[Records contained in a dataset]
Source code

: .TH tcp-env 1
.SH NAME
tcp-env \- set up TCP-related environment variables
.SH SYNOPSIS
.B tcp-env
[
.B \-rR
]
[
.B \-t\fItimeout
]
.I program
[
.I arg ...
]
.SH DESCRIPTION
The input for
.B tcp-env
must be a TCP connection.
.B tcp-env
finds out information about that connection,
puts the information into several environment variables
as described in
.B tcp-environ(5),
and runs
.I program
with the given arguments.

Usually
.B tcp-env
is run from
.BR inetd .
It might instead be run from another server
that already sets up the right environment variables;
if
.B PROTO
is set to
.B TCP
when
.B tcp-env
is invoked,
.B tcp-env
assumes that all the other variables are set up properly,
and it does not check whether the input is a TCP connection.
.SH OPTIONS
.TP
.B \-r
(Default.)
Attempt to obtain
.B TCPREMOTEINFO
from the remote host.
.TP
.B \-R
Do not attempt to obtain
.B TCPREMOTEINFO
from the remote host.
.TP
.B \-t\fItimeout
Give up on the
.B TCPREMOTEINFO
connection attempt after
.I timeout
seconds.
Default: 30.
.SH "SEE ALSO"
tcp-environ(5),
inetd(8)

• [Problem to work on]: Every line above that holds the string "input" should be copied out.

• [Task result]:
The input for
and it does not check whether the input is a TCP connection.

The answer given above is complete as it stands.